Page excerpt:

:::::

A cylinder is the chamber inside an engine where fuel is burned to produce power. It’s a hollow, tube-shaped space that houses a piston, which slides up and down to convert the energy from burning fuel into the mechanical force that ultimately turns your wheels. Most car engines have four, six, or eight cylinders working together, and the more cylinders an engine has, the more power it can produce.
How a Cylinder Produces Power
A cylinder is sealed at the top by a cylinder head, which contains valves that open and close to let air and fuel in and exhaust gases out. The bottom is open, connecting to a crankshaft through a connecting rod attached to the piston. When fuel burns inside the cylinder, the expanding gases push the piston downward with tremendous force. That downward push rotates the crankshaft, which eventually drives the wheels.
The process happens in four distinct strokes in most gasoline engines:
- Intake stroke: The piston moves down, creating low pressure inside the cylinder. This draws in a mixture of air and fuel through the open intake valve.
- Compression stroke: Both valves close, sealing the cylinder. The piston moves back up, squeezing the air-fuel mixture into a much smaller space. This compression generates heat and makes the upcoming combustion far more powerful.

:::::

Stored data entries:
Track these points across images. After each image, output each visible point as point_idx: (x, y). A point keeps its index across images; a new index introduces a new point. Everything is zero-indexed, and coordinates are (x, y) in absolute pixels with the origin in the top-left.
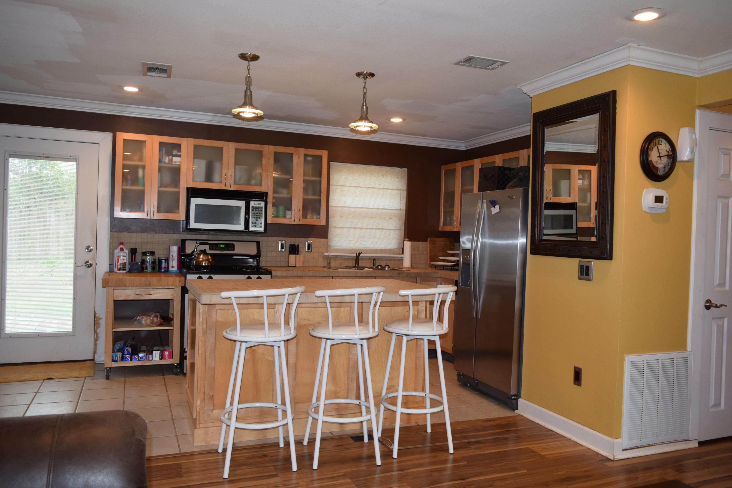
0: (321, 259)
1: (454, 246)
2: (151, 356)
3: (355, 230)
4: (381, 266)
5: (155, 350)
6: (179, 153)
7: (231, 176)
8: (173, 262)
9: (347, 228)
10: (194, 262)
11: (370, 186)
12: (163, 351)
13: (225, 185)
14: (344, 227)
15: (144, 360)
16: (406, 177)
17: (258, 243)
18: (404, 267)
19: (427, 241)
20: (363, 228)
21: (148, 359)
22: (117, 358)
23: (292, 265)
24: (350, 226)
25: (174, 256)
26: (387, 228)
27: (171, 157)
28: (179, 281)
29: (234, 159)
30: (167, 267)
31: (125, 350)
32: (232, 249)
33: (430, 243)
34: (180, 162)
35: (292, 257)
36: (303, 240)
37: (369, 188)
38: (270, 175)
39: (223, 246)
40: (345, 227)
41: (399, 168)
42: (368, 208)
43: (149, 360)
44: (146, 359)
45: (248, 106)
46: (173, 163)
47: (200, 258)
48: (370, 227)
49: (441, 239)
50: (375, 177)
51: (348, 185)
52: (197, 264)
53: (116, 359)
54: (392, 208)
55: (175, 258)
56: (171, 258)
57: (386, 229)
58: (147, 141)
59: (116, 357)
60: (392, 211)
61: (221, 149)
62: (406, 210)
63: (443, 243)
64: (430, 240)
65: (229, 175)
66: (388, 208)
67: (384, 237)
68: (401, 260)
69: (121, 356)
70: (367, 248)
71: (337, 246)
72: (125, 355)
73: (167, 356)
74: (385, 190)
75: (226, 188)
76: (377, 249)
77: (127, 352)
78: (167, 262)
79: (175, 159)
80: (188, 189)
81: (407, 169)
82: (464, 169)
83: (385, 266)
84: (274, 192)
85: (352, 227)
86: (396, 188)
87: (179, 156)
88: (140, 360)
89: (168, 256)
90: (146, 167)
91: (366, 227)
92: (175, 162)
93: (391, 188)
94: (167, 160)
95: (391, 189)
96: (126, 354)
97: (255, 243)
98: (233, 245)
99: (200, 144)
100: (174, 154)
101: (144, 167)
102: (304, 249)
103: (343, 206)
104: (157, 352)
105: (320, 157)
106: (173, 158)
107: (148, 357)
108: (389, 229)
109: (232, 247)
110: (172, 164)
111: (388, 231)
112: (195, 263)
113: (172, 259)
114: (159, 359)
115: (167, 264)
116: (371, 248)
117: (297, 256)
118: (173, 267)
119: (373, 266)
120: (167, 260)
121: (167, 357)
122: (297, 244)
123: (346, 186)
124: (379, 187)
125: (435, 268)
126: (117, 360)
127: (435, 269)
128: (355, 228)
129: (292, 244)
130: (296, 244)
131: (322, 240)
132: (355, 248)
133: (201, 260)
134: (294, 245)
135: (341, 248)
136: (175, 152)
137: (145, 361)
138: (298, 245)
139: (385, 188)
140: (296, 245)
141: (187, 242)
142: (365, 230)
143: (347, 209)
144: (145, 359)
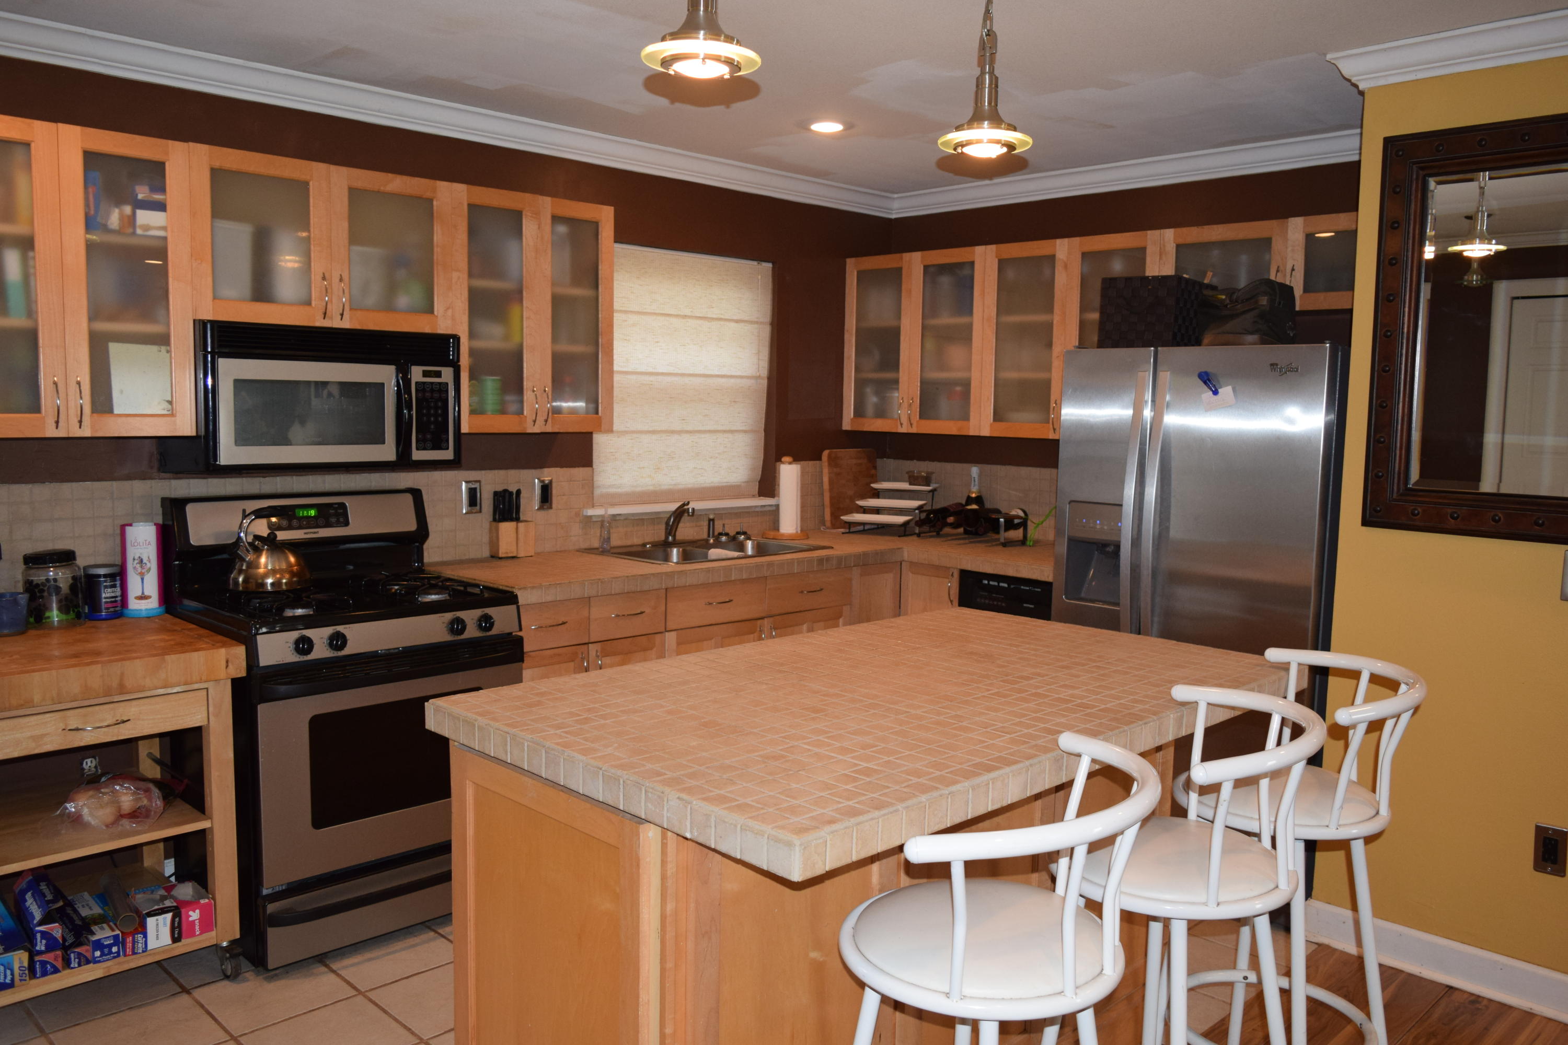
0: (576, 530)
1: (875, 467)
2: (140, 937)
3: (654, 437)
4: (727, 534)
5: (150, 914)
6: (158, 197)
7: (341, 280)
8: (142, 579)
9: (633, 432)
10: (241, 579)
11: (688, 312)
12: (183, 911)
13: (325, 314)
14: (626, 429)
15: (114, 957)
16: (770, 286)
17: (416, 494)
18: (783, 535)
19: (820, 459)
20: (673, 432)
21: (129, 951)
22: (12, 974)
23: (507, 553)
24: (640, 427)
25: (145, 561)
26: (728, 429)
27: (128, 209)
28: (227, 662)
29: (345, 224)
30: (119, 599)
31: (38, 936)
32: (341, 520)
33: (830, 465)
34: (164, 228)
35: (506, 528)
36: (525, 474)
37: (685, 317)
38: (459, 278)
39: (312, 513)
40: (632, 429)
41: (755, 263)
42: (683, 375)
43: (134, 953)
44: (125, 951)
45: (702, 32)
46: (139, 231)
47: (258, 567)
48: (690, 428)
49: (852, 451)
50: (700, 285)
51: (637, 309)
52: (252, 586)
53: (9, 977)
54: (739, 373)
55: (148, 565)
56: (135, 568)
57: (725, 431)
58: (33, 145)
59: (8, 972)
60: (738, 381)
61: (303, 187)
62: (770, 378)
63: (854, 461)
64: (829, 456)
65: (336, 279)
66: (729, 373)
67: (719, 453)
68: (774, 514)
69: (26, 964)
70: (680, 487)
71: (610, 486)
72: (40, 953)
73: (197, 922)
74: (722, 323)
75: (326, 323)
76: (702, 486)
77: (44, 942)
78: (118, 583)
79: (145, 217)
80: (201, 326)
81: (770, 265)
82: (932, 272)
83: (738, 533)
84: (472, 335)
85: (646, 428)
86: (746, 318)
87: (161, 207)
88: (99, 962)
89: (118, 561)
90: (39, 243)
91: (678, 428)
92: (147, 228)
93: (735, 318)
94: (114, 219)
95: (737, 321)
96: (43, 948)
97: (409, 498)
98: (343, 506)
99: (234, 166)
100: (140, 196)
101: (26, 244)
102: (530, 502)
103: (624, 370)
104: (161, 918)
105: (594, 227)
106: (140, 213)
107: (129, 945)
108: (732, 432)
109: (337, 514)
110: (134, 233)
111: (730, 435)
112: (244, 581)
113: (139, 570)
114: (170, 942)
115: (118, 589)
116: (690, 486)
117: (521, 525)
118: (143, 597)
119: (709, 536)
120: (119, 575)
121: (197, 928)
122: (513, 489)
123: (631, 312)
124: (709, 316)
125: (847, 531)
126: (13, 980)
127: (849, 532)
128: (654, 432)
129: (500, 488)
130: (510, 489)
131: (579, 473)
132: (651, 488)
133: (262, 570)
134: (505, 491)
135: (619, 490)
136: (142, 193)
137: (122, 959)
138: (519, 492)
139: (722, 317)
140: (511, 493)
141: (190, 508)
142: (676, 437)
143: (634, 377)
144: (118, 953)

:::::

Exercise instructions:
1. Reproduce the stretch of the passage on engine cylinders from "A cylinder is the" through "drives the wheels.".
2. Answer these questions from the passage on engine cylinders:
(a) What seals a cylinder at the top?
(b) How many cylinders do most car engines have?
(c) What happens to the valves during the compression stroke?
3. Continue the passage on engine cylinders after its last sentence.

Expected outputs:
1.
A cylinder is the chamber inside an engine where fuel is burned to produce power. It’s a hollow, tube-shaped space that houses a piston, which slides up and down to convert the energy from burning fuel into the mechanical force that ultimately turns your wheels. Most car engines have four, six, or eight cylinders working together, and the more cylinders an engine has, the more power it can produce.
How a Cylinder Produces Power
A cylinder is sealed at the top by a cylinder head, which contains valves that open and close to let air and fuel in and exhaust gases out. The bottom is open, connecting to a crankshaft through a connecting rod attached to the piston. When fuel burns inside the cylinder, the expanding gases push the piston downward with tremendous force. That downward push rotates the crankshaft, which eventually drives the wheels.

2.
(a) A cylinder head.
(b) Four, six, or eight.
(c) Both valves close.

3.
- Power stroke: A spark plug ignites the compressed mixture. The resulting explosion forces the piston back down with enough energy to keep the crankshaft spinning. This is the only stroke that actually generates power.
- Exhaust stroke: The exhaust valve opens and the piston moves back up, pushing the spent gases out of the cylinder. Then the whole cycle starts over.
This four-stroke cycle repeats thousands of times per minute. In a four-cylinder engine running at 3,000 RPM, each cylinder fires 1,500 times every minute. The timing is staggered so that different cylinders fire at different moments, keeping the power delivery smooth rather than jerky.
Parts Inside the Cylinder
The piston itself is the most obvious component. It fits snugly inside the cylinder bore and moves up and down with very tight tolerances. Wrapped around the piston are piston rings, small metal bands that sit in grooves cut into the piston’s outer surface. A typical piston carries two to five rings, and they serve several jobs at once: sealing combustion pressure so gases don’t leak past the piston, scraping excess oil off the cylinder walls, and transferring heat from the piston into the cylinder walls where the cooling system can carry it away.
There are two main types of piston rings. Compression rings sit near the top and keep the high-pressure combustion gases from escaping downward. Oil control rings sit lower and regulate the thin film of lubricating oil on the cylinder wall, preventing oil from entering the combustion chamber and burning. When oil control rings fail, you’ll often notice blue-tinted smoke from the exhaust.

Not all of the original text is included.